One method is to perform pelvic floor exercises every day during and after pregnancy. According to several reports, these exercises strengthen the muscles your body uses to control the flow of urine and can prevent or improve the symptoms of urinary incontinence.

To relieve any pain or discomfort you feel during sex due to vaginal dryness, apply water-based lubricants to both you and your partner before intercourse. However, research shows this is only a temporary fix, and if the symptoms worsen you should seek advice from a medical professional.

For a long-term solution to vaginal dryness, painful sex and urinary incontinence, you can undergo a vaginal rejuvenation procedure known as Femilift. This uses a laser to stimulate the growth of collagen and help rebuild and tighten the vaginal tissue. The pain-free treatment takes only 15 minutes, has no side effects and produces results that last between 12 and 18 months.

“Femilift can dramatically improve intercourse by increasing sensitivity, tightness and lubrication, as well as doing wonders to a patient’s confidence,” Dr Tailor said.

“If the symptoms are disrupting everyday activities by causing discomfort, pain and embarrassment, this treatment can bring the patient a life-changing sense of relief.”

Equal partnership

In some relationships, one partner taking leave from their job to look after a baby while the other returns to work can bring about resentment. It can be difficult to adjust to life as a stay-at-home parent, and to feel like you’ve completely lost your independence. Partners who return to work might struggle with being away from the child or feel side-lined.

Jennie Miller said: “Often couples get into a competition over who works the hardest or who’s more tired, but you’re both in the same boat and should work together.” 

It may help to talk to your partner about each other’s daily experience to fully understand what difficulties you’re facing. Recognise how hard you’re both working and that both roles are equally valuable to your family.

Alone time

When you’re focusing all of your attention on your baby, it’s likely you’ll miss having time to yourself. Over a quarter (25.6%) of people Health & Aesthetics surveyed cited the lack of ‘alone time’ as the most notable change to their relationship post-childbirth.

In this scenario, it’s easy for heated disagreements to arise, as you or your partner feel more and more irritable.

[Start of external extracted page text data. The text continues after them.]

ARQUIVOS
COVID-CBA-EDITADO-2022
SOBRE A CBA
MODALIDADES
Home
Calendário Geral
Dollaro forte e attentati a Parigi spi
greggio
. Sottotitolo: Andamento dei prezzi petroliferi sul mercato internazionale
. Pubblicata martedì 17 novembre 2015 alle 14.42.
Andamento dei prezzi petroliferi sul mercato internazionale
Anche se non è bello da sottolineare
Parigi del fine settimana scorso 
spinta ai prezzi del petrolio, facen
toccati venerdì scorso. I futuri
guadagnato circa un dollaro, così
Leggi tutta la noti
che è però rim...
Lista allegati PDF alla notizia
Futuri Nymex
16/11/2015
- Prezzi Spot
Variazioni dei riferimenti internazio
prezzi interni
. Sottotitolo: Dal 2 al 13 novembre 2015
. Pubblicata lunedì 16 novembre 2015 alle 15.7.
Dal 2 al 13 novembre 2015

The Health & Aesthetics survey found almost one in ten (9.8%) people felt becoming parents had harmed the communication in their relationship, while 15% said it had led to a greater number of arguments.

Don’t let the issues escalate—you’ll be able to take much better care of your relationship and child when you feel revitalised. Accept somebody’s offer to babysit, or take it in turns over the weekend to give each other a break, so you can recharge your batteries and relax.

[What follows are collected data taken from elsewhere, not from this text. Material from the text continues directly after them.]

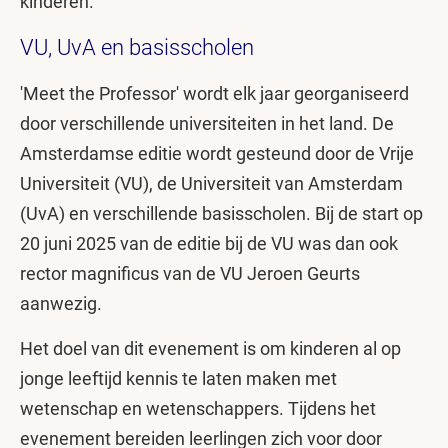
kinderen.'
VU, UvA en basisscholen
'Meet the Professor' wordt elk jaar georganiseerd
door verschillende universiteiten in het land. De
Amsterdamse editie wordt gesteund door de Vrije
Universiteit (VU), de Universiteit van Amsterdam
(UvA) en verschillende basisscholen. Bij de start op
20 juni 2025 van de editie bij de VU was dan ook
rector magnificus van de VU Jeroen Geurts
aanwezig.
Het doel van dit evenement is om kinderen al op
jonge leeftijd kennis te laten maken met
wetenschap en wetenschappers. Tijdens het
evenement bereiden leerlingen zich voor door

However, if the conflict continues to grow because you’ve been unable to resolve your arguments, you may need to seek professional advice from a couples counsellor to help restore your closeness as a couple.

Although welcoming a new addition to your family is a wonderful experience, you must be realistic about the inevitable changes it will bring. Raising a child is hard work, but with communication and support, together you’ll be able to face any challenge thrown at you, and get your relationship back on track.